When Labour was elected into government in 1997 Cook was appointed Foreign Secretary by Tony Blair, committing himself to an 'ethical foreign policy'. After Labour's re-election in 2001 Blair moved Cook, against his wishes, to Leader of the House. It was from this position in the Cabinet that he took the principled and brave decision to resign from the government in March 2003 because of his opposition to the impending Iraq war. It is for this principled stand that Cook will, rightly, be best remembered.
In his dramatic resignation speech to the House of Commons, he warned "Iraq probably has no weapons of mass destruction in the commonly understood sense of the term - namely a credible device capable of being delivered against a strategic city target." With his usual forensic debating ability he first savaged and then demolished the government's case for war.

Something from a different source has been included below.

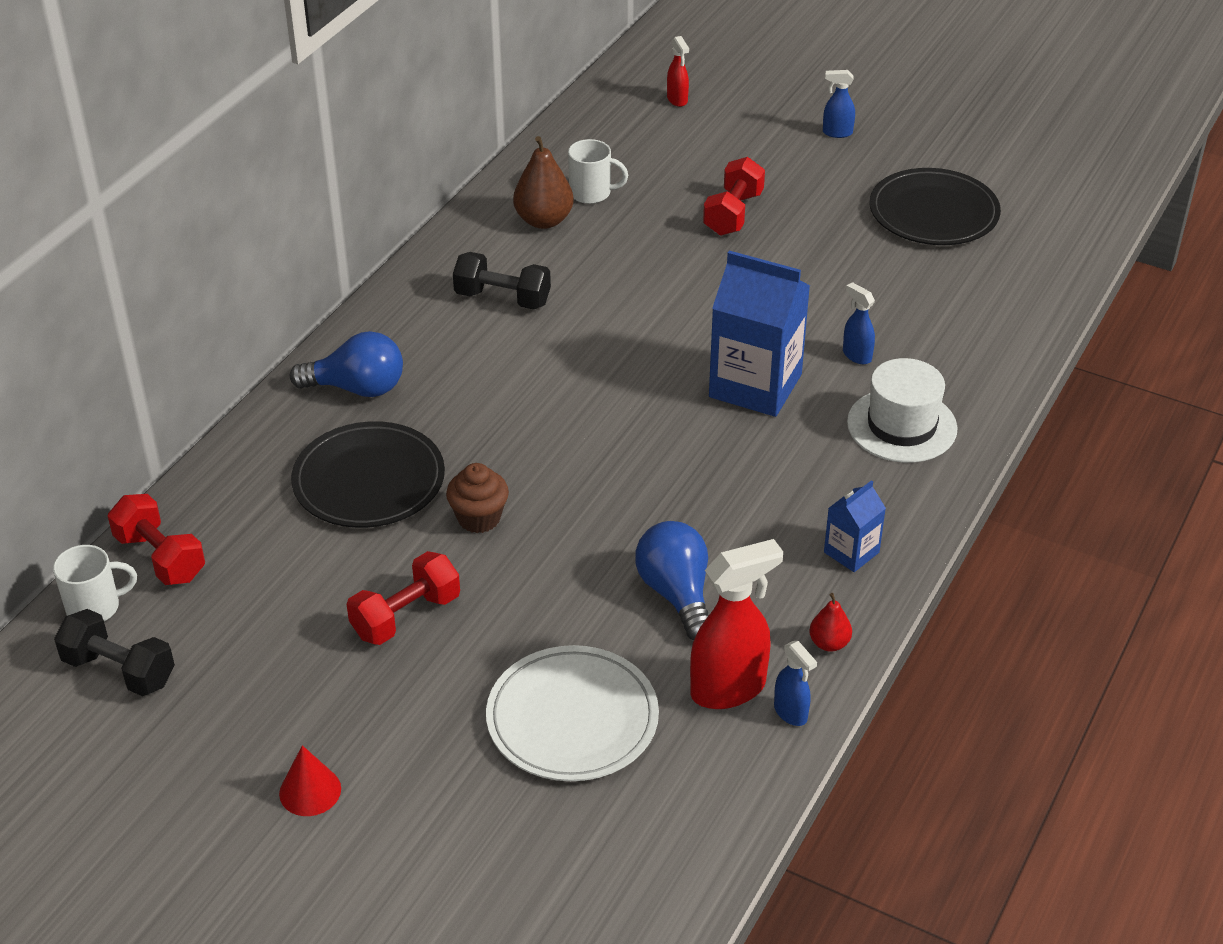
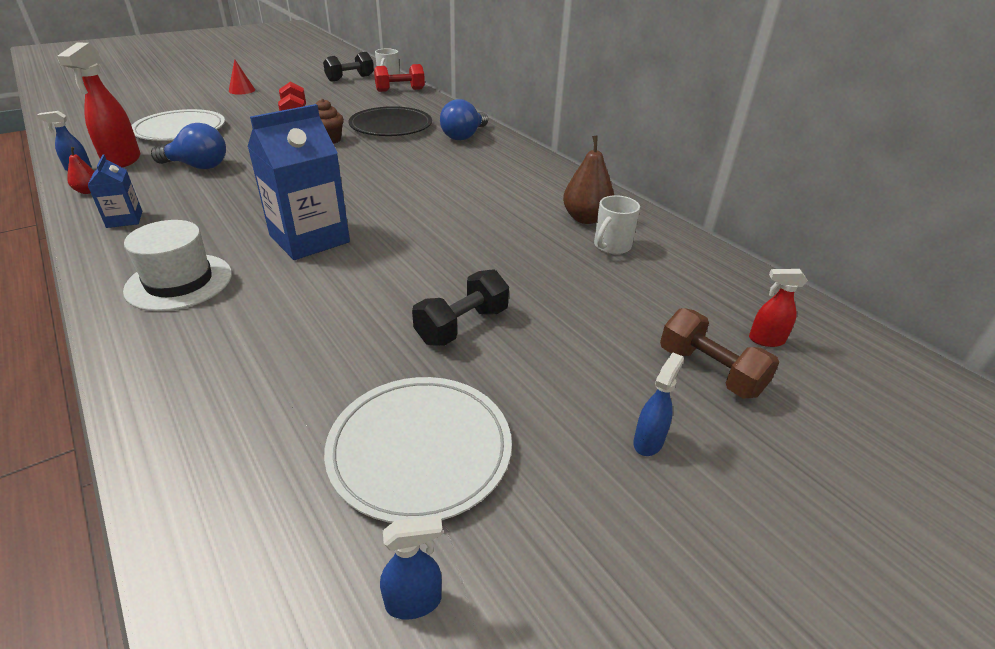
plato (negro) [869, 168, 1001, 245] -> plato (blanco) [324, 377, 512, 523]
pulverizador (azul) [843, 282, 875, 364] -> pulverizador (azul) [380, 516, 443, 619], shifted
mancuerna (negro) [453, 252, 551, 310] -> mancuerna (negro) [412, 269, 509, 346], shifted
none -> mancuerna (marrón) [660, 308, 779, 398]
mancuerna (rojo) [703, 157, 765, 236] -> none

Many who remained in the Labour Party over the last couple of years, since Blair took us into that bloody, illegal and immoral war, did so because Robin Cook remained a voice for sanity, reason and peace. They hoped that one day his views would begin to prevail in the Labour Party.
With Robin Cook's death, the labour and trade union movement and the anti-war movement have lost one of the most powerful and principled advocates of peace. He will be sorely missed.